Josephine voltaria ao Brasil outras vezes, entre os anos 1940 e 1970, inclusive se apresentando no teatro do Copacabana Palace, sempre reafirmando seu amor pelo país. Morreu em 1975, mas aqui deixou sua marca.

Quando o Rio ouviu Maria Callas — e nunca mais foi o mesmo
Em 1951, o Theatro Municipal do Rio de Janeiro foi palco de um encontro com a lenda: Maria Callas, a soprano grega de voz poderosa e temperamento igualmente intenso. Em plena temporada lírica, Callas brilhou em “Norma”, “Tosca” e “La Traviata”, conquistando o público carioca com sua técnica impecável e presença arrebatadora. O Municipal entrou para a história como o único teatro do mundo a ter Callas e Renata Tebaldi se revezando como Violeta em La Traviata.
Mas nem tudo foi harmonia: em um concerto beneficente, Callas seguiu à risca a regra de “sem bis”, enquanto Tebaldi, aplaudida, ofereceu dois. Resultado? Dois tapas em seu empresário e um contrato rescindido. O episódio incendiou os bastidores e alimentou a rivalidade entre as divas, tão comentada quanto suas árias. Callas ainda voltaria ao Brasil outras vezes, mas aquele setembro no Rio ficou cravado na memória lírica da cidade — com drama, talento e intensidade dignos de uma ópera.

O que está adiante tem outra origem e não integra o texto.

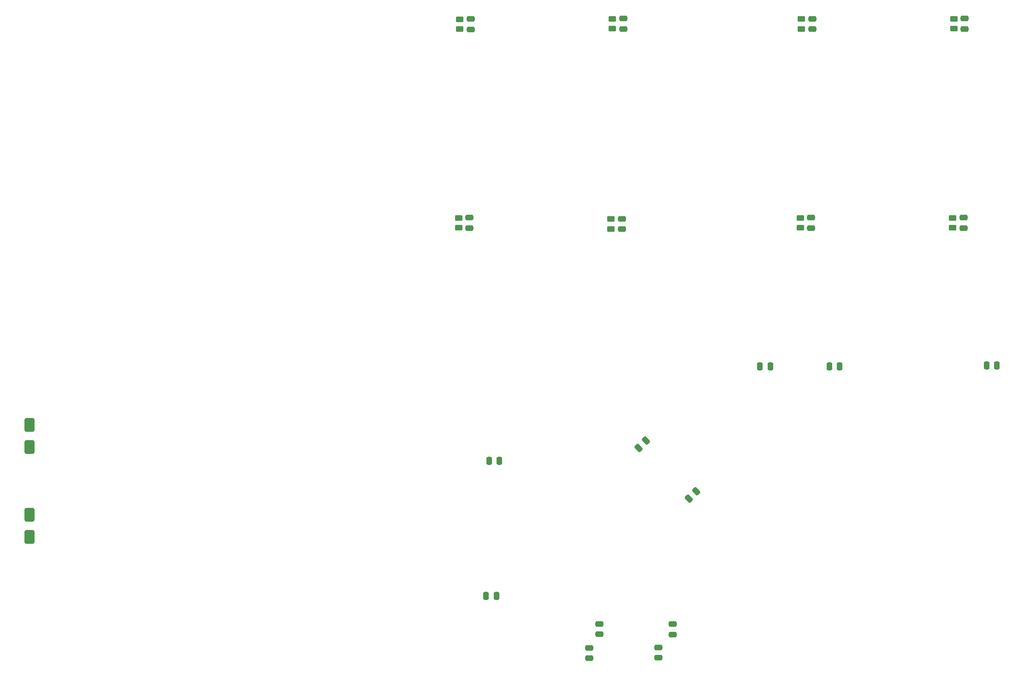
<source format=gbp>
%TF.GenerationSoftware,KiCad,Pcbnew,9.0.2*%
%TF.CreationDate,2026-01-04T16:23:37+07:00*%
%TF.ProjectId,Controller48V,436f6e74-726f-46c6-9c65-723438562e6b,rev?*%
%TF.SameCoordinates,Original*%
%TF.FileFunction,Paste,Bot*%
%TF.FilePolarity,Positive*%
%FSLAX46Y46*%
G04 Gerber Fmt 4.6, Leading zero omitted, Abs format (unit mm)*
G04 Created by KiCad (PCBNEW 9.0.2) date 2026-01-04 16:23:37*
%MOMM*%
%LPD*%
G01*
G04 APERTURE LIST*
G04 Aperture macros list*
%AMRoundRect*
0 Rectangle with rounded corners*
0 $1 Rounding radius*
0 $2 $3 $4 $5 $6 $7 $8 $9 X,Y pos of 4 corners*
0 Add a 4 corners polygon primitive as box body*
4,1,4,$2,$3,$4,$5,$6,$7,$8,$9,$2,$3,0*
0 Add four circle primitives for the rounded corners*
1,1,$1+$1,$2,$3*
1,1,$1+$1,$4,$5*
1,1,$1+$1,$6,$7*
1,1,$1+$1,$8,$9*
0 Add four rect primitives between the rounded corners*
20,1,$1+$1,$2,$3,$4,$5,0*
20,1,$1+$1,$4,$5,$6,$7,0*
20,1,$1+$1,$6,$7,$8,$9,0*
20,1,$1+$1,$8,$9,$2,$3,0*%
G04 Aperture macros list end*
%ADD10RoundRect,0.250000X-0.475000X0.250000X-0.475000X-0.250000X0.475000X-0.250000X0.475000X0.250000X0*%
%ADD11RoundRect,0.250000X-0.250000X-0.475000X0.250000X-0.475000X0.250000X0.475000X-0.250000X0.475000X0*%
%ADD12RoundRect,0.250000X0.475000X-0.250000X0.475000X0.250000X-0.475000X0.250000X-0.475000X-0.250000X0*%
%ADD13RoundRect,0.250000X0.450000X-0.262500X0.450000X0.262500X-0.450000X0.262500X-0.450000X-0.262500X0*%
%ADD14RoundRect,0.250000X0.650000X-1.000000X0.650000X1.000000X-0.650000X1.000000X-0.650000X-1.000000X0*%
%ADD15RoundRect,0.250000X0.159099X-0.512652X0.512652X-0.159099X-0.159099X0.512652X-0.512652X0.159099X0*%
G04 APERTURE END LIST*
D10*
%TO.C,C5*%
X283033533Y-114085223D03*
X283033533Y-115985223D03*
%TD*%
D11*
%TO.C,C20*%
X258361782Y-141424999D03*
X260261782Y-141424999D03*
%TD*%
D10*
%TO.C,C4*%
X283217482Y-77525391D03*
X283217482Y-79425391D03*
%TD*%
%TO.C,C8*%
X220500000Y-77528669D03*
X220500000Y-79428669D03*
%TD*%
D12*
%TO.C,C53*%
X214293115Y-195013072D03*
X214293115Y-193113072D03*
%TD*%
D13*
%TO.C,R14*%
X190283533Y-115947723D03*
X190283533Y-114122723D03*
%TD*%
%TO.C,R5*%
X253217482Y-79437891D03*
X253217482Y-77612891D03*
%TD*%
D14*
%TO.C,D5*%
X111450000Y-172700000D03*
X111450000Y-168700000D03*
%TD*%
D10*
%TO.C,C62*%
X216116979Y-188729692D03*
X216116979Y-190629692D03*
%TD*%
%TO.C,C1*%
X255217482Y-77575391D03*
X255217482Y-79475391D03*
%TD*%
D11*
%TO.C,C19*%
X245635000Y-141425000D03*
X247535000Y-141425000D03*
%TD*%
D13*
%TO.C,R20*%
X218283533Y-116147723D03*
X218283533Y-114322723D03*
%TD*%
D15*
%TO.C,C50*%
X223328249Y-156421751D03*
X224671751Y-155078249D03*
%TD*%
D10*
%TO.C,C12*%
X220283533Y-114285223D03*
X220283533Y-116185223D03*
%TD*%
D11*
%TO.C,C30*%
X195900000Y-158775000D03*
X197800000Y-158775000D03*
%TD*%
D13*
%TO.C,R13*%
X218500000Y-79391169D03*
X218500000Y-77566169D03*
%TD*%
D10*
%TO.C,C11*%
X192500000Y-77578669D03*
X192500000Y-79478669D03*
%TD*%
%TO.C,C61*%
X229616979Y-188779692D03*
X229616979Y-190679692D03*
%TD*%
D12*
%TO.C,C54*%
X227000000Y-194950000D03*
X227000000Y-193050000D03*
%TD*%
D10*
%TO.C,C9*%
X192283533Y-114085223D03*
X192283533Y-115985223D03*
%TD*%
D11*
%TO.C,C42*%
X287240000Y-141283200D03*
X289140000Y-141283200D03*
%TD*%
D13*
%TO.C,R6*%
X253033533Y-115947723D03*
X253033533Y-114122723D03*
%TD*%
D15*
%TO.C,C49*%
X232578249Y-165671751D03*
X233921751Y-164328249D03*
%TD*%
D10*
%TO.C,C2*%
X255033533Y-114085223D03*
X255033533Y-115985223D03*
%TD*%
D13*
%TO.C,R19*%
X190500000Y-79441169D03*
X190500000Y-77616169D03*
%TD*%
%TO.C,R12*%
X281033533Y-115947723D03*
X281033533Y-114122723D03*
%TD*%
D11*
%TO.C,C31*%
X195323857Y-183579922D03*
X197223857Y-183579922D03*
%TD*%
D14*
%TO.C,D4*%
X111450000Y-156200000D03*
X111450000Y-152200000D03*
%TD*%
D13*
%TO.C,R11*%
X281217482Y-79387891D03*
X281217482Y-77562891D03*
%TD*%
M02*

</source>
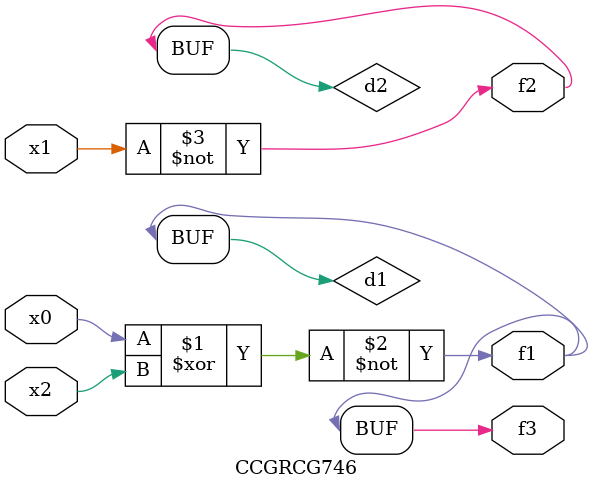
<source format=v>
module CCGRCG746(
	input x0, x1, x2,
	output f1, f2, f3
);

	wire d1, d2, d3;

	xnor (d1, x0, x2);
	nand (d2, x1);
	nor (d3, x1, x2);
	assign f1 = d1;
	assign f2 = d2;
	assign f3 = d1;
endmodule

</source>
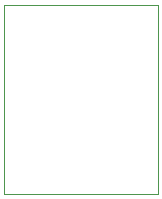
<source format=gbr>
%TF.GenerationSoftware,KiCad,Pcbnew,9.0.2*%
%TF.CreationDate,2026-01-04T09:32:38+09:00*%
%TF.ProjectId,BMI088,424d4930-3838-42e6-9b69-6361645f7063,rev?*%
%TF.SameCoordinates,Original*%
%TF.FileFunction,Profile,NP*%
%FSLAX46Y46*%
G04 Gerber Fmt 4.6, Leading zero omitted, Abs format (unit mm)*
G04 Created by KiCad (PCBNEW 9.0.2) date 2026-01-04 09:32:38*
%MOMM*%
%LPD*%
G01*
G04 APERTURE LIST*
%TA.AperFunction,Profile*%
%ADD10C,0.050000*%
%TD*%
G04 APERTURE END LIST*
D10*
X113000000Y-51000000D02*
X100000000Y-51000000D01*
X113000000Y-67000000D02*
X100000000Y-67000000D01*
X100000000Y-51000000D02*
X100000000Y-67000000D01*
X113000000Y-51000000D02*
X113000000Y-67000000D01*
M02*

</source>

Quando Tina Turner fez do Maracanã o maior palco do planeta
Naquela noite quente de 16 de janeiro de 1988, o Maracanã virou templo, pista de dança e avenida de carnaval — tudo ao mesmo tempo. A responsável? Tina Turner, que entrou no estádio em cima de um carro alegórico da Beija-Flor, com bateria, passistas e Neguinho puxando o samba. O público, 182 mil pessoas, colocou a cantora no Guinness Book como artista solo com o maior público pagante da história da música.
Foi um show antológico: dois palcos, saias de franjas, suor, carisma e uma sucessão de hits como “Private Dancer” e “We Don’t Need Another Hero”. Bandeiras de clubes cariocas tremulavam na arquibancada, como num Fla-Flu. Até Gal Costa e Fafá de Belém estavam na plateia, encantadas.
O recorde global, batido por Tina, seria superado dois anos depois por Paul McCartney, também no Maracanã. Mas Tina mantém até hoje o feito de ser a artista feminina com o maior público pagante da história em um único concerto — um feito à altura de sua voz, de sua presença de palco e de sua emocionante e inspiradora história de vida.

Madonna enfim no Rio: a popstar, o Maracanã e um menino de 11 anos
Em 6 de novembro de 1993, Madonna pisou pela primeira vez no palco do Maracanã com a turnê The Girlie Show — e, entre as 120 mil pessoas que lotavam o estádio, estava eu, Daniel, aos 11 anos, vendo a Rainha do Pop de perto, com olhos deslumbrados (até hoje sou fã). A diva, que já havia causado furor ao circular disfarçada pelo Rio com peruca e óculos escuros, ainda arranjou tempo para subir ao Corcovado, passear na Barra, tomar água de coco e jantar no Satyricon. No palco, vestiu a camisa do “Mengão” e cantou “Garota de Ipanema” em inglês.
Madonna voltaria ao Rio outras vezes: em 2008 (Sticky and Sweet Tour), em 2012 (MDNA Tour) e, por fim, em maio do ano passado, com a apoteótica Celebration Tour. Há quase um ano, Madonna transformou Copacabana num templo Pop a céu aberto, quebrando seu próprio recorde: foi o maior público da sua carreira. Da arquibancada do Maraca à areia da praia, o Rio sempre soube receber Madonna como ela merece — com carinho e devoção.